Cannes (AFP)

"It is a resistant act and a necessity": despite the re-containment rules forbidding it, Florence Kammermann, 52, bookseller in Cannes, keeps her store open, collecting many supports, in particular from well-known writers ... but also Friday police visits.

"We are resisting, sir," she told the police officer who had come to see that her shop, "Around the book", was open.

Returned in the afternoon, he told her that she would be fined.

Cannes LR mayor David Lisnard also visited the bookstore, but to purchase a book as a sign of support.

"Disobeying is a militant act for the book, freedom of expression, our culture, but also a necessity. We could not afford a second confinement, it would have been liquidation before the end of the year" , explains the bookseller to AFP.

In the past, she was a reporter in the Middle East and then a real estate agent, before devoting herself to writing and investing her savings to open her own bookstore in 2017, the only independent in Cannes.

She adds: "You have to do things thoroughly. My weapons are the books. If we didn't open, it was the suicide of my bookstore."

In two weeks, she has sold many Christmas boxes.

“Barrier gestures and distancing are strictly respected, I would never have done that if it endangered people,” she says.

Not a day goes by without her receiving support.

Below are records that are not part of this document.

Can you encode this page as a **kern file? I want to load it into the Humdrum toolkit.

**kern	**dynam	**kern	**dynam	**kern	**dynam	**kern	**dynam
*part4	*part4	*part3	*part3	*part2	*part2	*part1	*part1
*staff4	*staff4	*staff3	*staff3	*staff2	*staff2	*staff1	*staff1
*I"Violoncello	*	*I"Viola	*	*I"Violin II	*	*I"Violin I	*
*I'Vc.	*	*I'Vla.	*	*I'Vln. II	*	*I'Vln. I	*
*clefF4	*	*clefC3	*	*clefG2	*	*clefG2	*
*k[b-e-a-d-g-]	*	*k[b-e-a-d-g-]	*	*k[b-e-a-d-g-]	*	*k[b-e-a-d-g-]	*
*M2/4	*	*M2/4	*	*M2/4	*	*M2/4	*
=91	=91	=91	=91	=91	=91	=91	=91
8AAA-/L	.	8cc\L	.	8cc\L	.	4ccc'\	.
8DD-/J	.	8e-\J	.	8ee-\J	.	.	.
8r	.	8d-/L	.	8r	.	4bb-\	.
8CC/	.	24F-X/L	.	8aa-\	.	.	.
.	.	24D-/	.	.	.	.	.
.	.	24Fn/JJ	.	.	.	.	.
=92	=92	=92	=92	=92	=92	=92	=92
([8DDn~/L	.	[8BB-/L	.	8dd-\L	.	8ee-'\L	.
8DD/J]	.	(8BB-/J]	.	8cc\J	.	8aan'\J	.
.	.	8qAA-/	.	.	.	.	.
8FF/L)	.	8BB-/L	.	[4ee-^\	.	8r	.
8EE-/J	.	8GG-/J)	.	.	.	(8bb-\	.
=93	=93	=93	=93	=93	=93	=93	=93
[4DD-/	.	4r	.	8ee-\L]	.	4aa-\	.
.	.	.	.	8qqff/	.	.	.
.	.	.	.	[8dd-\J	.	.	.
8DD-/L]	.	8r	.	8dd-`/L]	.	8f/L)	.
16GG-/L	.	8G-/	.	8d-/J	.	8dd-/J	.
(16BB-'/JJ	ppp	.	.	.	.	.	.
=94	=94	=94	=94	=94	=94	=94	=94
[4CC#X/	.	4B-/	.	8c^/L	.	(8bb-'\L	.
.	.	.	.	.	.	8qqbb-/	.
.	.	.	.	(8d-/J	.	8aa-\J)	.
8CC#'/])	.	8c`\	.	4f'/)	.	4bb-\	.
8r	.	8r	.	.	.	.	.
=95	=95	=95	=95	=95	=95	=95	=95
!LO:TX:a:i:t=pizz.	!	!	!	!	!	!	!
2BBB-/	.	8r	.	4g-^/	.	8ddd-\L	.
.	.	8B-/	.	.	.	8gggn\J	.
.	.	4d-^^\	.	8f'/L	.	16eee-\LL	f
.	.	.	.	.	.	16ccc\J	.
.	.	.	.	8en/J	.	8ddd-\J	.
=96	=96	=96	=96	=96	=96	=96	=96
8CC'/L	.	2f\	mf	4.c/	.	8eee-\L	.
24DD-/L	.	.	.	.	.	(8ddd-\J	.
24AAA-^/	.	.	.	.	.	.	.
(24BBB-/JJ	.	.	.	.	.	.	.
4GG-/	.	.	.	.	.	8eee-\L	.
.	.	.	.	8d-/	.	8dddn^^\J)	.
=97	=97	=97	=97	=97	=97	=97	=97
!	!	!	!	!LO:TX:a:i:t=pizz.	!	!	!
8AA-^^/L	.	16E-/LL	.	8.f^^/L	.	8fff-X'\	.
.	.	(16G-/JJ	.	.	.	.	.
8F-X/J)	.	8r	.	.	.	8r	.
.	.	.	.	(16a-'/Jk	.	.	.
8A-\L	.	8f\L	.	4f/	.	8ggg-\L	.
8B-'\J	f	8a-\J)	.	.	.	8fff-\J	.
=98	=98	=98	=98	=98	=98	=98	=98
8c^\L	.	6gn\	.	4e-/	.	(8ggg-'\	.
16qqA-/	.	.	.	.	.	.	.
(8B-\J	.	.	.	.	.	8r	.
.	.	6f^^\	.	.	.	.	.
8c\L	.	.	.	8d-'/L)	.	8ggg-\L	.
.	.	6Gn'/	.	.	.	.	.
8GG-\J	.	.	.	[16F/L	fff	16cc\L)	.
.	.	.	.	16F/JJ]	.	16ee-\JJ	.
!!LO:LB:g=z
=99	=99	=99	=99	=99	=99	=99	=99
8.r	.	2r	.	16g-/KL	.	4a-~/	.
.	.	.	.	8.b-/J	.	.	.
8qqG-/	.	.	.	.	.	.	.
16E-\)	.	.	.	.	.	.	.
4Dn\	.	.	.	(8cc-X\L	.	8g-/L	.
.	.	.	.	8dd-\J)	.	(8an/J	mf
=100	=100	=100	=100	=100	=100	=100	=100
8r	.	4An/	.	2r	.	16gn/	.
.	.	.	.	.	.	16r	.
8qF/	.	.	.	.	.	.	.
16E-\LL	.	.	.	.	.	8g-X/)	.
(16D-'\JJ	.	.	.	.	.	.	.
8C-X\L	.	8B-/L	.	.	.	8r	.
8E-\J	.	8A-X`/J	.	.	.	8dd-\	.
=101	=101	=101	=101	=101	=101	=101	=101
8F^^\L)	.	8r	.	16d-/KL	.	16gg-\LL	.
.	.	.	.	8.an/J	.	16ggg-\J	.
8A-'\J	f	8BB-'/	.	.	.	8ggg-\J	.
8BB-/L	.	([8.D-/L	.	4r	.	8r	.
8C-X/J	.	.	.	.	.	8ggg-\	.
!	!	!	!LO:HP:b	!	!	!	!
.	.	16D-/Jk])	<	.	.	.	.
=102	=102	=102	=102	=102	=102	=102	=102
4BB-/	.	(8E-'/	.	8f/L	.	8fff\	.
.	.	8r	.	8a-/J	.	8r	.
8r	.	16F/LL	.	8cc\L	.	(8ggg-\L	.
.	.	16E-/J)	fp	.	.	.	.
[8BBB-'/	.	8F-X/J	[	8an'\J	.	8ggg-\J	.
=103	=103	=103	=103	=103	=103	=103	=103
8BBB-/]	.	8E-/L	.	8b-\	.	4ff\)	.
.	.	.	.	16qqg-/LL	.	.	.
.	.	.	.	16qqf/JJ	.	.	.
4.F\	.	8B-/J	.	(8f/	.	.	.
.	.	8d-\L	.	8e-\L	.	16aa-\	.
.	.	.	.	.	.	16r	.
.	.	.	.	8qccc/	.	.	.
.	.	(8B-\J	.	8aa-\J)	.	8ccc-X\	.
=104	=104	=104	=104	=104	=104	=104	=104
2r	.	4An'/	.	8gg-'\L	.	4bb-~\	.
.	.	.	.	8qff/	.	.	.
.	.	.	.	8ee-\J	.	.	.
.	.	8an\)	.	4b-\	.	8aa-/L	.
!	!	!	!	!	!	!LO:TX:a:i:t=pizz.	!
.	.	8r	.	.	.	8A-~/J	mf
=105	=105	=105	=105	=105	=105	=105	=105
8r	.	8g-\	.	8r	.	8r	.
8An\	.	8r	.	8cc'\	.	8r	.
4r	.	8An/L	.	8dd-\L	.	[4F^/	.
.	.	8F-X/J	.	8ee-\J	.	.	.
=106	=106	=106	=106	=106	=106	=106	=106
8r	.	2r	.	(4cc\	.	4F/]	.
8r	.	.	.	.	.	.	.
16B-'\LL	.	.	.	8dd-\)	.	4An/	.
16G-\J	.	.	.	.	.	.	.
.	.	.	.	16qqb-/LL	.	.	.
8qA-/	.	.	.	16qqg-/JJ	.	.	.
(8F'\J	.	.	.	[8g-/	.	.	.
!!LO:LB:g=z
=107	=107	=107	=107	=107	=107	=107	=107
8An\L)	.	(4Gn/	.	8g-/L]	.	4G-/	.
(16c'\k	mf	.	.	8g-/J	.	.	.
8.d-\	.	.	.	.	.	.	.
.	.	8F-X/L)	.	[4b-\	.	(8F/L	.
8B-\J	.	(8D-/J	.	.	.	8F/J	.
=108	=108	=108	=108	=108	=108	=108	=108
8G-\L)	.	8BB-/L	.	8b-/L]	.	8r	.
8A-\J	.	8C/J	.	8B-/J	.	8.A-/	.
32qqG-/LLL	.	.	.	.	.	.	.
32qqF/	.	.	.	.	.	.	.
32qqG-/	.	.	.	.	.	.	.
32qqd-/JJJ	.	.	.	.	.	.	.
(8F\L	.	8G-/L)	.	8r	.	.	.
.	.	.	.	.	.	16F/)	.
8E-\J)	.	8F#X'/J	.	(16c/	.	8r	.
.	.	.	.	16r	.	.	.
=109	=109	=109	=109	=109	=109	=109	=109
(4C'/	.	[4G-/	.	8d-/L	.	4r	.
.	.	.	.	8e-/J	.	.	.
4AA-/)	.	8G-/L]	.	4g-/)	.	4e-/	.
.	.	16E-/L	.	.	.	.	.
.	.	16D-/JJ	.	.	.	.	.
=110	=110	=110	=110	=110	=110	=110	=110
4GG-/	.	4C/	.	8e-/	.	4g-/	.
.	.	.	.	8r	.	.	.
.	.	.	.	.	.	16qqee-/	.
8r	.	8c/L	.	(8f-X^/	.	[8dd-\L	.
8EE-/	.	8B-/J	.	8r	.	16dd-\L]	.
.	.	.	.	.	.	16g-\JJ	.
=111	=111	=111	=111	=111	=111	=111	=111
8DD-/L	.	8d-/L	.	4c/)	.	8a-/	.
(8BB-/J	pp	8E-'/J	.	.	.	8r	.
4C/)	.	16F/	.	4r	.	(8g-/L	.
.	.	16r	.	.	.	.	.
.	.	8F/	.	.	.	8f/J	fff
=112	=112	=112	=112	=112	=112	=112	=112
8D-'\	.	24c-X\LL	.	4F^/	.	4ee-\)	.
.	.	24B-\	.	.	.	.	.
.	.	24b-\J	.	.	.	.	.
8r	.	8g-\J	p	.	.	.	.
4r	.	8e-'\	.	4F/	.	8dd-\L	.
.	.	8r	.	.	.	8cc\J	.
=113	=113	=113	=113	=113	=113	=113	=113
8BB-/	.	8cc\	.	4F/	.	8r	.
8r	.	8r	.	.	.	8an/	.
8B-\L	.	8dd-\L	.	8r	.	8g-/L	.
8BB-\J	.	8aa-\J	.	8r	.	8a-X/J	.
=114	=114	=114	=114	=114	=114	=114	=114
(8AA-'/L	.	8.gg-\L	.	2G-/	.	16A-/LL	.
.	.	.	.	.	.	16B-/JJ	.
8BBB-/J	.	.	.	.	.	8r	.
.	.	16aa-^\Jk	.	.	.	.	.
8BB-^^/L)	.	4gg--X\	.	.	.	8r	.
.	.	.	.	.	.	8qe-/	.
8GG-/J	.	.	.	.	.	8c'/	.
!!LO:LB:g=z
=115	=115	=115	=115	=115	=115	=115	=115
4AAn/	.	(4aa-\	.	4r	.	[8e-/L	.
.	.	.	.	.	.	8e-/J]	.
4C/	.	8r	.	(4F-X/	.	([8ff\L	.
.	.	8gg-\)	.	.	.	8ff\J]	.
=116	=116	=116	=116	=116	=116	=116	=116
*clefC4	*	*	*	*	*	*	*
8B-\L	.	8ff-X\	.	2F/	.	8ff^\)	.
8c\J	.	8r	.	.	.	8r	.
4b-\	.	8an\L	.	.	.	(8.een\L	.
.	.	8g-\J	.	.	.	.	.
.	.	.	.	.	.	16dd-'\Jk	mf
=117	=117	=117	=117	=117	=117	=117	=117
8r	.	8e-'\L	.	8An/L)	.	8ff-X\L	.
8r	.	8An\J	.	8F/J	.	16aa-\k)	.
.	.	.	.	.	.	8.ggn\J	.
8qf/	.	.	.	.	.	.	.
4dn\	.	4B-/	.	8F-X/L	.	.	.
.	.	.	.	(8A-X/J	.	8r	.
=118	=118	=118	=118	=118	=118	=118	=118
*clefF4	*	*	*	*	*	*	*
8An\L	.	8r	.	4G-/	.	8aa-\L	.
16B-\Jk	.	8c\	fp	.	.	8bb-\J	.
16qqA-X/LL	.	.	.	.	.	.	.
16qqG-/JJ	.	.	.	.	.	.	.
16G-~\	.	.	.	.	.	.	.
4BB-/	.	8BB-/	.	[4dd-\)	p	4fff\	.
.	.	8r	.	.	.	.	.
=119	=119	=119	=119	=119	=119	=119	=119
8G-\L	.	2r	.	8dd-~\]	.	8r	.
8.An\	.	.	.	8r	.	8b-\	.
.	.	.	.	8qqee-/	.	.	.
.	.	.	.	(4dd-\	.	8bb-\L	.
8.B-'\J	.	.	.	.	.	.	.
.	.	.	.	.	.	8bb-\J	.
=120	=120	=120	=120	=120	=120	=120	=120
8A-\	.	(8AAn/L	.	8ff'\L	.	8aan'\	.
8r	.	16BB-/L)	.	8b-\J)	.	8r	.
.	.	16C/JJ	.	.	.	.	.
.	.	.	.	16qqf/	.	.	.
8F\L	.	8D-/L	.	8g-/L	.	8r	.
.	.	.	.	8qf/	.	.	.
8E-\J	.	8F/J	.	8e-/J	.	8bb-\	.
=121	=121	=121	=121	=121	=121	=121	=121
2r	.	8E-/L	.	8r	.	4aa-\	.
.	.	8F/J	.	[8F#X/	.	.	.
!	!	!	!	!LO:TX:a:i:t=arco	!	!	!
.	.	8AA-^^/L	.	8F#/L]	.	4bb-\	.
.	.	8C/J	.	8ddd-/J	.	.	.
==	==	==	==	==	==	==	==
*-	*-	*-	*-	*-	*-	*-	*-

Writers call her, "Alexandre Jardin, Didier van Cauwelaert, Jean-Baptiste André, Sébastien Spitzer", but also "the former Minister of Culture and editor Françoise Nyssen", and she talks on the phone with her Parisian colleague Yannick Poirier from the Tschann bookstore in Montparnasse, also open and already fined twice.

Ms. Kammermann's bookstore moved to 180 m2 premises in July 2019, multiplying literary events, evening debates and signings at a steady pace, before everything stopped in March.

Distance selling then made it possible to pay a quarter of the rent: "The improvement of this summer has simply and fortunately enabled us to honor our debts, but in no case to preserve an emergency cash flow", she describes. in an open letter to the Minister for Small and Medium-Sized Enterprises, Alain Griset, denouncing "illogical orders".

In a tweet to the Minister of Culture Roselyne Bachelot, the mayor of Cannes called for "to get out of this unfair and ubiquitous situation": "The national police against a bookstore, it is not possible".

In Le Mans, Samuel Chauveau, manager of the "Bulle" comic bookstore, had decided to disobey by opening the first day of confinement, October 30, but he closed the next day switching to the "click and collect" system.

"We are 12 people, alone I would perhaps have continued the fight, but I could not endanger the collaborators", he explained to AFP.